According to a 2019 research, more than 40% of health care executives believe artificial intelligence will have the greatest influence on operational performance in the next three years. But AI isn’t only for doctors. Any repeated, labor-intensive contact with paperwork, such as billing, legal, security, and compliance, is a potential for AI application. Without artificial intelligence technology, these sorts of transactional operations are generally performed by people, which takes longer, costs more, and is more prone to error.
Let’s look at three potential AI security and compliance use cases.

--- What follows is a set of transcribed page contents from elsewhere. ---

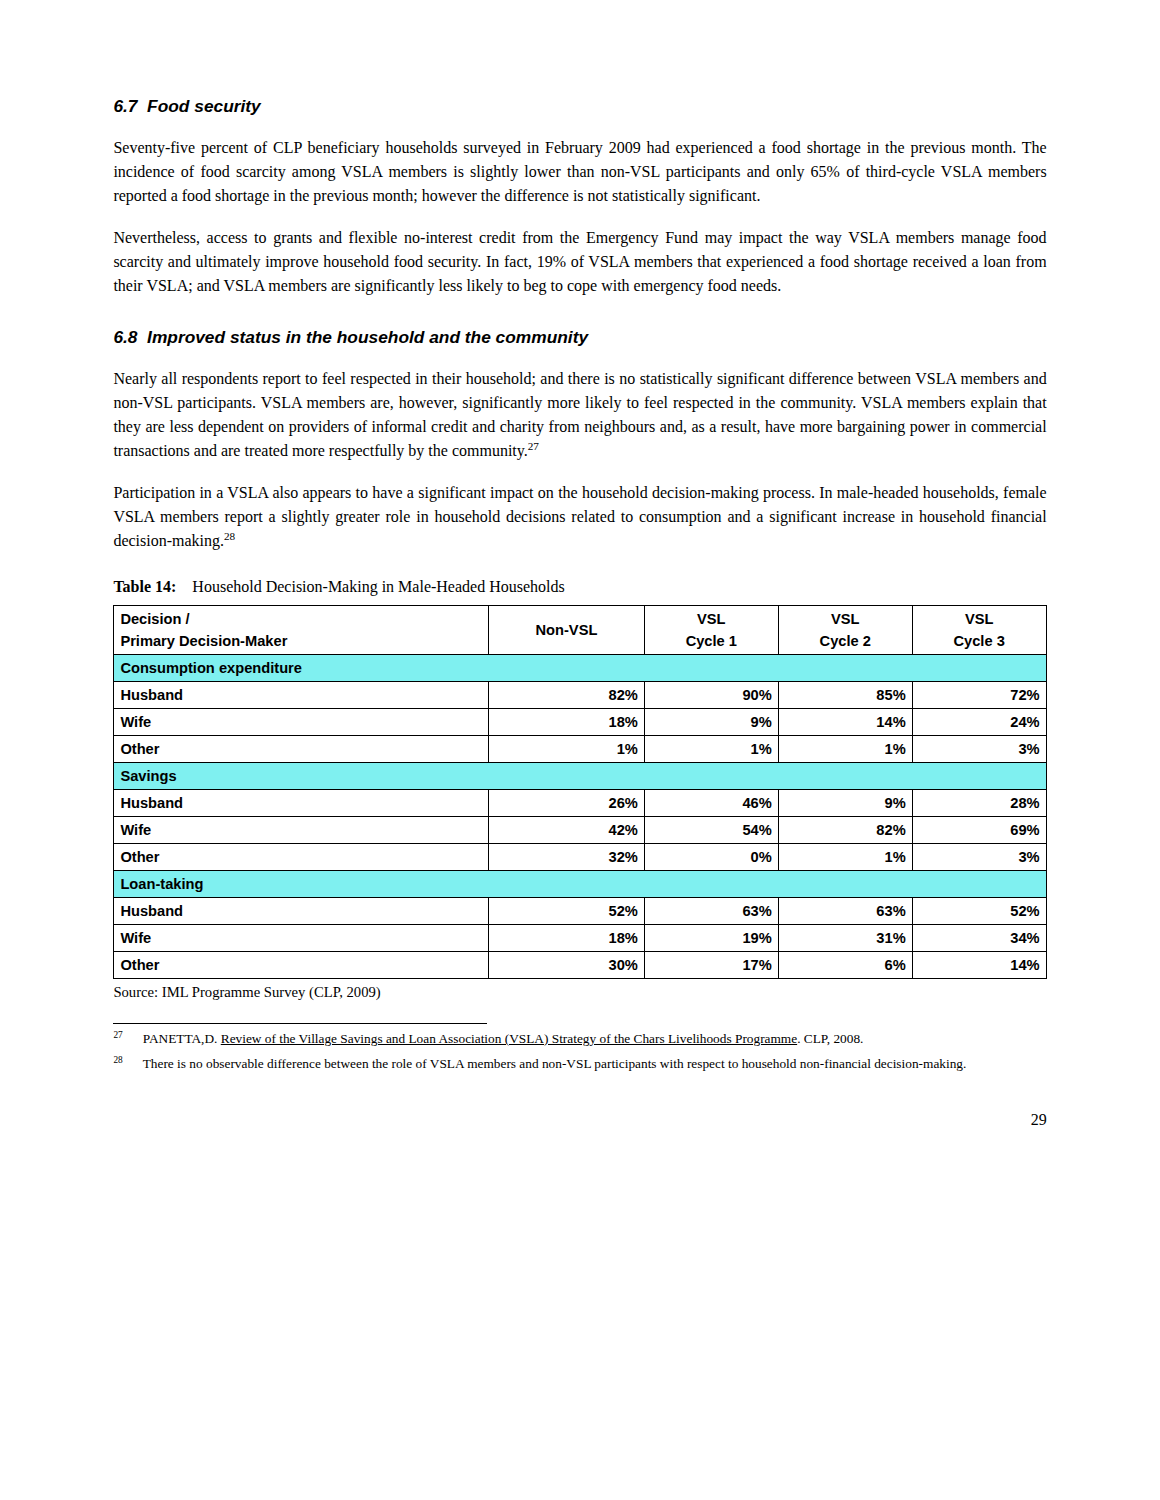6.7 Food security
Seventy-five percent of CLP beneficiary households surveyed in February 2009 had experienced a food shortage in the previous month. The incidence of food scarcity among VSLA members is slightly lower than non-VSL participants and only 65% of third-cycle VSLA members reported a food shortage in the previous month; however the difference is not statistically significant.
Nevertheless, access to grants and flexible no-interest credit from the Emergency Fund may impact the way VSLA members manage food scarcity and ultimately improve household food security. In fact, 19% of VSLA members that experienced a food shortage received a loan from their VSLA; and VSLA members are significantly less likely to beg to cope with emergency food needs.
6.8 Improved status in the household and the community
Nearly all respondents report to feel respected in their household; and there is no statistically significant difference between VSLA members and non-VSL participants. VSLA members are, however, significantly more likely to feel respected in the community. VSLA members explain that they are less dependent on providers of informal credit and charity from neighbours and, as a result, have more bargaining power in commercial transactions and are treated more respectfully by the community.27
Participation in a VSLA also appears to have a significant impact on the household decision-making process. In male-headed households, female VSLA members report a slightly greater role in household decisions related to consumption and a significant increase in household financial decision-making.28
Table 14: Household Decision-Making in Male-Headed Households
| Decision / Primary Decision-Maker | Non-VSL | VSL Cycle 1 | VSL Cycle 2 | VSL Cycle 3 |
| --- | --- | --- | --- | --- |
| Consumption expenditure |
| Husband | 82% | 90% | 85% | 72% |
| Wife | 18% | 9% | 14% | 24% |
| Other | 1% | 1% | 1% | 3% |
| Savings |
| Husband | 26% | 46% | 9% | 28% |
| Wife | 42% | 54% | 82% | 69% |
| Other | 32% | 0% | 1% | 3% |
| Loan-taking |
| Husband | 52% | 63% | 63% | 52% |
| Wife | 18% | 19% | 31% | 34% |
| Other | 30% | 17% | 6% | 14% |
Source: IML Programme Survey (CLP, 2009)
27
PANETTA,D. Review of the Village Savings and Loan Association (VSLA) Strategy of the Chars Livelihoods Programme. CLP, 2008.
28
There is no observable difference between the role of VSLA members and non-VSL participants with respect to household non-financial decision-making.
29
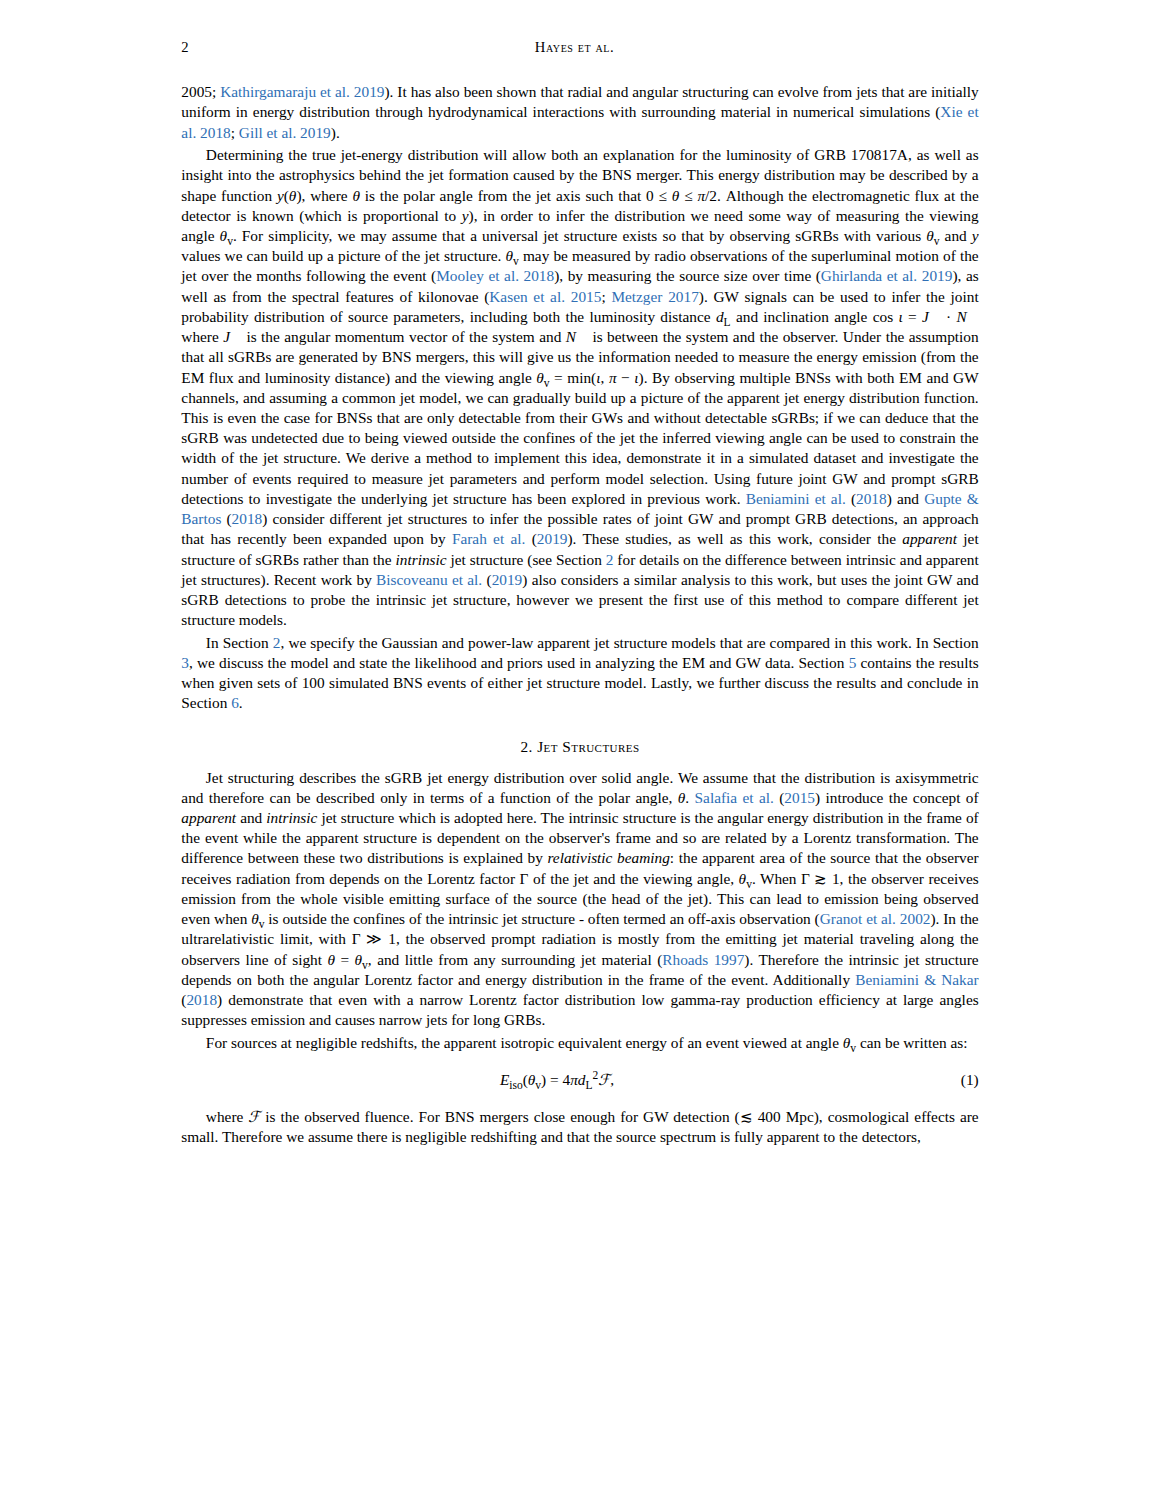2
Hayes et al.
2005; Kathirgamaraju et al. 2019). It has also been shown that radial and angular structuring can evolve from jets that are initially uniform in energy distribution through hydrodynamical interactions with surrounding material in numerical simulations (Xie et al. 2018; Gill et al. 2019).
Determining the true jet-energy distribution will allow both an explanation for the luminosity of GRB 170817A, as well as insight into the astrophysics behind the jet formation caused by the BNS merger. This energy distribution may be described by a shape function y(θ), where θ is the polar angle from the jet axis such that 0 ≤ θ ≤ π/2. Although the electromagnetic flux at the detector is known (which is proportional to y), in order to infer the distribution we need some way of measuring the viewing angle θv. For simplicity, we may assume that a universal jet structure exists so that by observing sGRBs with various θv and y values we can build up a picture of the jet structure. θv may be measured by radio observations of the superluminal motion of the jet over the months following the event (Mooley et al. 2018), by measuring the source size over time (Ghirlanda et al. 2019), as well as from the spectral features of kilonovae (Kasen et al. 2015; Metzger 2017). GW signals can be used to infer the joint probability distribution of source parameters, including both the luminosity distance dL and inclination angle cos ι = J⃗ · N⃗ where J⃗ is the angular momentum vector of the system and N⃗ is between the system and the observer. Under the assumption that all sGRBs are generated by BNS mergers, this will give us the information needed to measure the energy emission (from the EM flux and luminosity distance) and the viewing angle θv = min(ι, π − ι). By observing multiple BNSs with both EM and GW channels, and assuming a common jet model, we can gradually build up a picture of the apparent jet energy distribution function. This is even the case for BNSs that are only detectable from their GWs and without detectable sGRBs; if we can deduce that the sGRB was undetected due to being viewed outside the confines of the jet the inferred viewing angle can be used to constrain the width of the jet structure. We derive a method to implement this idea, demonstrate it in a simulated dataset and investigate the number of events required to measure jet parameters and perform model selection. Using future joint GW and prompt sGRB detections to investigate the underlying jet structure has been explored in previous work. Beniamini et al. (2018) and Gupte & Bartos (2018) consider different jet structures to infer the possible rates of joint GW and prompt GRB detections, an approach that has recently been expanded upon by Farah et al. (2019). These studies, as well as this work, consider the apparent jet structure of sGRBs rather than the intrinsic jet structure (see Section 2 for details on the difference between intrinsic and apparent jet structures). Recent work by Biscoveanu et al. (2019) also considers a similar analysis to this work, but uses the joint GW and sGRB detections to probe the intrinsic jet structure, however we present the first use of this method to compare different jet structure models.
In Section 2, we specify the Gaussian and power-law apparent jet structure models that are compared in this work. In Section 3, we discuss the model and state the likelihood and priors used in analyzing the EM and GW data. Section 5 contains the results when given sets of 100 simulated BNS events of either jet structure model. Lastly, we further discuss the results and conclude in Section 6.
2. Jet Structures
Jet structuring describes the sGRB jet energy distribution over solid angle. We assume that the distribution is axisymmetric and therefore can be described only in terms of a function of the polar angle, θ. Salafia et al. (2015) introduce the concept of apparent and intrinsic jet structure which is adopted here. The intrinsic structure is the angular energy distribution in the frame of the event while the apparent structure is dependent on the observer's frame and so are related by a Lorentz transformation. The difference between these two distributions is explained by relativistic beaming: the apparent area of the source that the observer receives radiation from depends on the Lorentz factor Γ of the jet and the viewing angle, θv. When Γ ≳ 1, the observer receives emission from the whole visible emitting surface of the source (the head of the jet). This can lead to emission being observed even when θv is outside the confines of the intrinsic jet structure - often termed an off-axis observation (Granot et al. 2002). In the ultrarelativistic limit, with Γ ≫ 1, the observed prompt radiation is mostly from the emitting jet material traveling along the observers line of sight θ = θv, and little from any surrounding jet material (Rhoads 1997). Therefore the intrinsic jet structure depends on both the angular Lorentz factor and energy distribution in the frame of the event. Additionally Beniamini & Nakar (2018) demonstrate that even with a narrow Lorentz factor distribution low gamma-ray production efficiency at large angles suppresses emission and causes narrow jets for long GRBs.
For sources at negligible redshifts, the apparent isotropic equivalent energy of an event viewed at angle θv can be written as:
Eiso(θv) = 4πdL2ℱ,
(1)
where ℱ is the observed fluence. For BNS mergers close enough for GW detection (≲ 400 Mpc), cosmological effects are small. Therefore we assume there is negligible redshifting and that the source spectrum is fully apparent to the detectors,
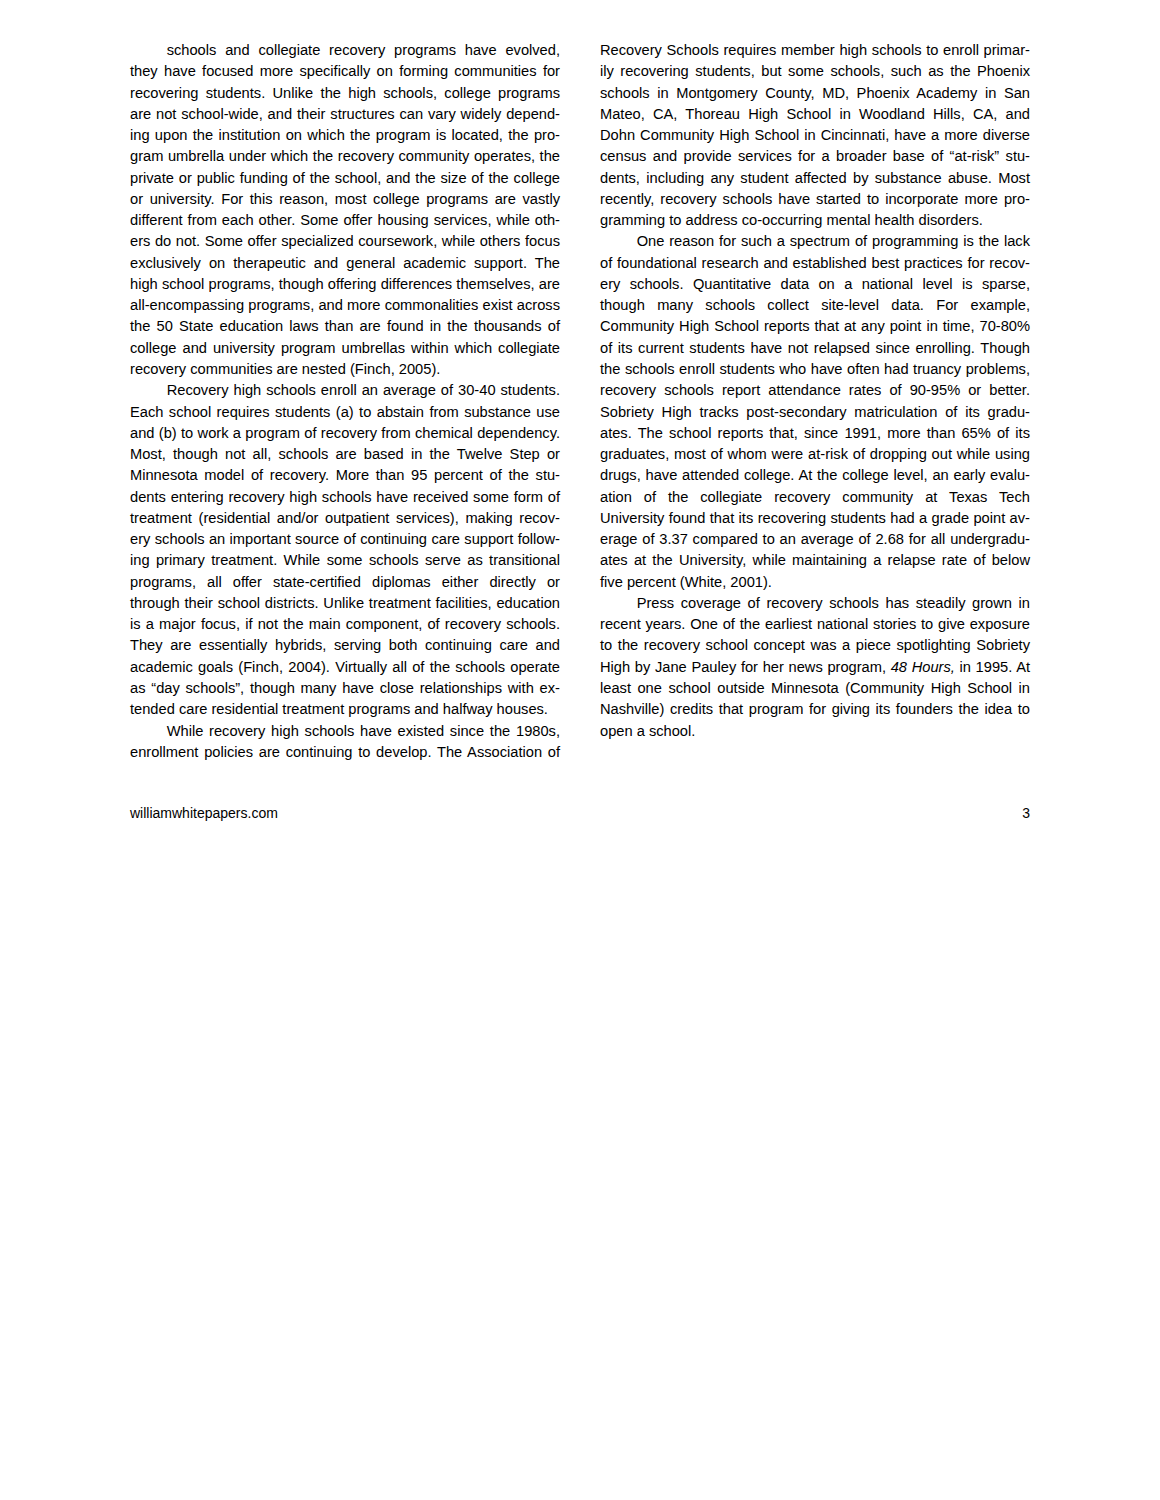schools and collegiate recovery programs have evolved, they have focused more specifically on forming communities for recovering students. Unlike the high schools, college programs are not school-wide, and their structures can vary widely depending upon the institution on which the program is located, the program umbrella under which the recovery community operates, the private or public funding of the school, and the size of the college or university. For this reason, most college programs are vastly different from each other. Some offer housing services, while others do not. Some offer specialized coursework, while others focus exclusively on therapeutic and general academic support. The high school programs, though offering differences themselves, are all-encompassing programs, and more commonalities exist across the 50 State education laws than are found in the thousands of college and university program umbrellas within which collegiate recovery communities are nested (Finch, 2005).
Recovery high schools enroll an average of 30-40 students. Each school requires students (a) to abstain from substance use and (b) to work a program of recovery from chemical dependency. Most, though not all, schools are based in the Twelve Step or Minnesota model of recovery. More than 95 percent of the students entering recovery high schools have received some form of treatment (residential and/or outpatient services), making recovery schools an important source of continuing care support following primary treatment. While some schools serve as transitional programs, all offer state-certified diplomas either directly or through their school districts. Unlike treatment facilities, education is a major focus, if not the main component, of recovery schools. They are essentially hybrids, serving both continuing care and academic goals (Finch, 2004). Virtually all of the schools operate as “day schools”, though many have close relationships with extended care residential treatment programs and halfway houses.
While recovery high schools have existed since the 1980s, enrollment policies are continuing to develop. The Association of Recovery Schools requires member high schools to enroll primarily recovering students, but some schools, such as the Phoenix schools in Montgomery County, MD, Phoenix Academy in San Mateo, CA, Thoreau High School in Woodland Hills, CA, and Dohn Community High School in Cincinnati, have a more diverse census and provide services for a broader base of “at-risk” students, including any student affected by substance abuse. Most recently, recovery schools have started to incorporate more programming to address co-occurring mental health disorders.
One reason for such a spectrum of programming is the lack of foundational research and established best practices for recovery schools. Quantitative data on a national level is sparse, though many schools collect site-level data. For example, Community High School reports that at any point in time, 70-80% of its current students have not relapsed since enrolling. Though the schools enroll students who have often had truancy problems, recovery schools report attendance rates of 90-95% or better. Sobriety High tracks post-secondary matriculation of its graduates. The school reports that, since 1991, more than 65% of its graduates, most of whom were at-risk of dropping out while using drugs, have attended college. At the college level, an early evaluation of the collegiate recovery community at Texas Tech University found that its recovering students had a grade point average of 3.37 compared to an average of 2.68 for all undergraduates at the University, while maintaining a relapse rate of below five percent (White, 2001).
Press coverage of recovery schools has steadily grown in recent years. One of the earliest national stories to give exposure to the recovery school concept was a piece spotlighting Sobriety High by Jane Pauley for her news program, 48 Hours, in 1995. At least one school outside Minnesota (Community High School in Nashville) credits that program for giving its founders the idea to open a school.
williamwhitepapers.com
3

Contract Lifecycle Management
Thousands of business contracts, ranging from leasing agreements to physician affiliations to purchase contracts, must be managed and reviewed by health care systems. However, due to the volume and complexity of a large number of agreements, doing a yearly assessment is practically difficult. However, AI may now assist in areas such as:
If AI technology could be used to analyze hundreds of contracts, human resources might be shifted to more essential, strategic activities and decision-making.
Vendor Risk Management
Similarly, utilizing AI to answer these sorts of queries, an annual review of business associate agreements (BAAs) may be completed more quickly:
However, vendor risk management needs more than simply an AI tool to evaluate documents. Health care companies should first inventory all BAAs and assess the inherent risk of each business associate using protected health information (PHI). For the average health system, this inventory might include hundreds or even thousands of contracts – utilizing AI for this evaluation process would undoubtedly be an efficient way.
Once the inherent risk has been identified, rank each BA from highest to lowest risk. Artificial intelligence technology may assist in automating the determination of which contracts and BAs require additional audit controls, while a governance, risk, and compliance (GRC) software solution can be used to manage action plans to decrease risk and avoid breaches.
To combat possible security breaches, security, privacy, and IT teams currently employ a number of technical solutions, such as honeypots and email filters. AI may go a step further by examining behavioral anomalies that may signal a possible PHI security issue. For example, machine learning may check an EHR database to see whether someone is signing on to the system in the middle of the night, whereas normal login hours are between 9:00 a.m. and 5:00 p.m. Modeling various risks in this manner allows businesses to put themselves in the shoes of possible attackers, knowing where they could hit and where holes in the system or network may lie.